- Exercise brief -
Print all entries below exactly, without images.

Stored items:
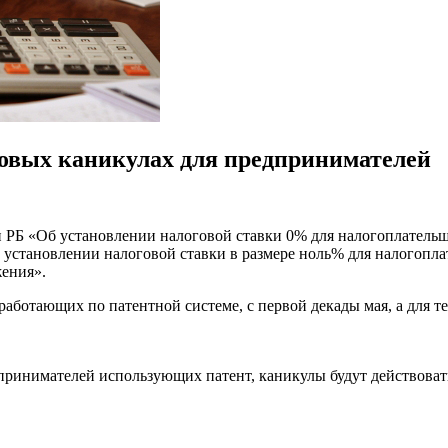
говых каникулах для предпринимателей
он РБ «Об установлении налоговой ставки 0% для налогоплател
 установлении налоговой ставки в размере ноль% для налогопл
ения».
ботающих по патентной системе, с первой декады мая, а для тех
принимателей использующих патент, каникулы будут действовать 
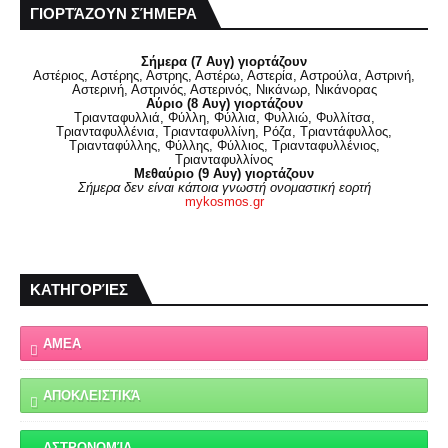
ΓΙΟΡΤΆΖΟΥΝ ΣΉΜΕΡΑ
Σήμερα (7 Αυγ) γιορτάζουν
Αστέριος, Αστέρης, Αστρης, Αστέρω, Αστερία, Αστρούλα, Αστρινή,
Αστερινή, Αστρινός, Αστερινός, Νικάνωρ, Νικάνορας
Αύριο (8 Αυγ) γιορτάζουν
Τριανταφυλλιά, Φύλλη, Φύλλια, Φυλλιώ, Φυλλίτσα,
Τριανταφυλλένια, Τριανταφυλλίνη, Ρόζα, Τριαντάφυλλος,
Τριανταφύλλης, Φύλλης, Φύλλιος, Τριανταφυλλένιος,
Τριανταφυλλίνος
Μεθαύριο (9 Αυγ) γιορτάζουν
Σήμερα δεν είναι κάποια γνωστή ονομαστική εορτή
mykosmos.gr
ΚΑΤΗΓΟΡΊΕΣ
ΑΜΕΑ
ΑΠΟΚΛΕΙΣΤΙΚΆ
ΑΣΤΡΟΝΟΜΊΑ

- Response to the exercise -
говых каникулах для предпринимателей
он РБ «Об установлении налоговой ставки 0% для налогоплател
 установлении налоговой ставки в размере ноль% для налогопл
ения».
ботающих по патентной системе, с первой декады мая, а для тех
принимателей использующих патент, каникулы будут действовать 
ΓΙΟΡΤΆΖΟΥΝ ΣΉΜΕΡΑ
Σήμερα (7 Αυγ) γιορτάζουν
Αστέριος, Αστέρης, Αστρης, Αστέρω, Αστερία, Αστρούλα, Αστρινή,
Αστερινή, Αστρινός, Αστερινός, Νικάνωρ, Νικάνορας
Αύριο (8 Αυγ) γιορτάζουν
Τριανταφυλλιά, Φύλλη, Φύλλια, Φυλλιώ, Φυλλίτσα,
Τριανταφυλλένια, Τριανταφυλλίνη, Ρόζα, Τριαντάφυλλος,
Τριανταφύλλης, Φύλλης, Φύλλιος, Τριανταφυλλένιος,
Τριανταφυλλίνος
Μεθαύριο (9 Αυγ) γιορτάζουν
Σήμερα δεν είναι κάποια γνωστή ονομαστική εορτή
mykosmos.gr
ΚΑΤΗΓΟΡΊΕΣ
ΑΜΕΑ
ΑΠΟΚΛΕΙΣΤΙΚΆ
ΑΣΤΡΟΝΟΜΊΑ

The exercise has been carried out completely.